Find 20 random records

[satinsilhouette]

I need to find 20 random records out of thousands. In excel this is easy. How do I do it in Crystal 11?

Thanks!

Thanks so much!
satinsilhouette

 

[lbass]

Create a formula:

rnd()

Add this to your detail section and to report->sort records. Then use a detail suppression formula like this:

recordnumber > 20

-LB

 

[satinsilhouette]

Thank you, I thought that was round.

Thanks so much!
satinsilhouette

 

[satinsilhouette]

Okay - that gives me 20 records, but not 20 unique records. How do I get 20 unique records?

Thanks so much!
satinsilhouette

 

[Dharma1955]

Add this to your detail section:

//@Random_Value
Whileprintingrecords
Numbervar random
If previous {result of RND()}<> { result of RND()} then random_:=random+1 else random:=random

Then use a detail suppression formula like this:

Previous({result of RND()})={result of RND()} or {@Random_Value}>20

 

[dgillz]

That IS 20 unique records. It is not random however, it just shows you the first 20 records. Please post samples of your data and desired results.

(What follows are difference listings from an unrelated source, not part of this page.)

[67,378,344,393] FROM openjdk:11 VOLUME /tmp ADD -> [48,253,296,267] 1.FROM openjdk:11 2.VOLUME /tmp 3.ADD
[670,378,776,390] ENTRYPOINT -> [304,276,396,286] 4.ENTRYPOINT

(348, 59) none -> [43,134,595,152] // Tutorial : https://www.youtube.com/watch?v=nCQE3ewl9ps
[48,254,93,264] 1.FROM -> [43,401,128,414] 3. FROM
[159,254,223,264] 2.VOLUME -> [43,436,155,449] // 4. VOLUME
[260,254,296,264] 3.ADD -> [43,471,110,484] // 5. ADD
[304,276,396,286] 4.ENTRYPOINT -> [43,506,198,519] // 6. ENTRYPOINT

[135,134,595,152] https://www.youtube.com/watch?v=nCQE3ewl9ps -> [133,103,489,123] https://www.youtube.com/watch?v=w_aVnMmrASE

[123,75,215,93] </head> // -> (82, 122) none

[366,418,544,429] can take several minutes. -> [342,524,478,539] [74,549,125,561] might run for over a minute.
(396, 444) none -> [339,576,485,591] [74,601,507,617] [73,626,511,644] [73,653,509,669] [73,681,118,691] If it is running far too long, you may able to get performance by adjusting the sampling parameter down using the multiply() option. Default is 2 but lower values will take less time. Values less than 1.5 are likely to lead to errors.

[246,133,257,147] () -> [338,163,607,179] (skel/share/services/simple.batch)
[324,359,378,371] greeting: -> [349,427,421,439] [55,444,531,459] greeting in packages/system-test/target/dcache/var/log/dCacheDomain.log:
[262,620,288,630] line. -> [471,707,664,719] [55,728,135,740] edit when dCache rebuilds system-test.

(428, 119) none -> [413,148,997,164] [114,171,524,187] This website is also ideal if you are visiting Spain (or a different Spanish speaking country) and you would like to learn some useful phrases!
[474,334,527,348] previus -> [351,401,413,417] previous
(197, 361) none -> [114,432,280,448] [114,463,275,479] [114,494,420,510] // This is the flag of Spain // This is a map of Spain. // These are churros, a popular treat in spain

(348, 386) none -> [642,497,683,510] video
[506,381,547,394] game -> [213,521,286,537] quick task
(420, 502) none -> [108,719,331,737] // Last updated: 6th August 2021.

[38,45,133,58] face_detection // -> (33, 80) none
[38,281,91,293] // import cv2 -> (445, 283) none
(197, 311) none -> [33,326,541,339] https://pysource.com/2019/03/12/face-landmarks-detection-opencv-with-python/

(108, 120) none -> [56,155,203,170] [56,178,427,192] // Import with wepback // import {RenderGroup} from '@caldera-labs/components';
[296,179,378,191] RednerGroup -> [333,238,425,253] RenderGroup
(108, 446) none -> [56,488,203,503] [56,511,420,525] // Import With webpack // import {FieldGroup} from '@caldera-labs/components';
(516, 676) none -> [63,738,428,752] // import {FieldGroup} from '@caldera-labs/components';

Software Sales, Training, Implementation and Support for Macola, eSynergy, and Crystal Reports

http://www.gainfocus.biz

"What version of URGENT!!! are you using?

 

[Dharma1955]

If you accept that RND() gives a random number the approach I outlined gives 20 unique random numbers.

 

[Dharma1955]

I should have said random values.

 

[satinsilhouette]

Thanks folks! Appreciate the help!

Thanks so much!
satinsilhouette

 

[dgillz]

Dharma,

My bad,I misread your post. That would indeed give you 20 random records.

Software Sales, Training, Implementation and Support for Macola, eSynergy, and Crystal Reports

http://www.gainfocus.biz

"What version of URGENT!!! are you using?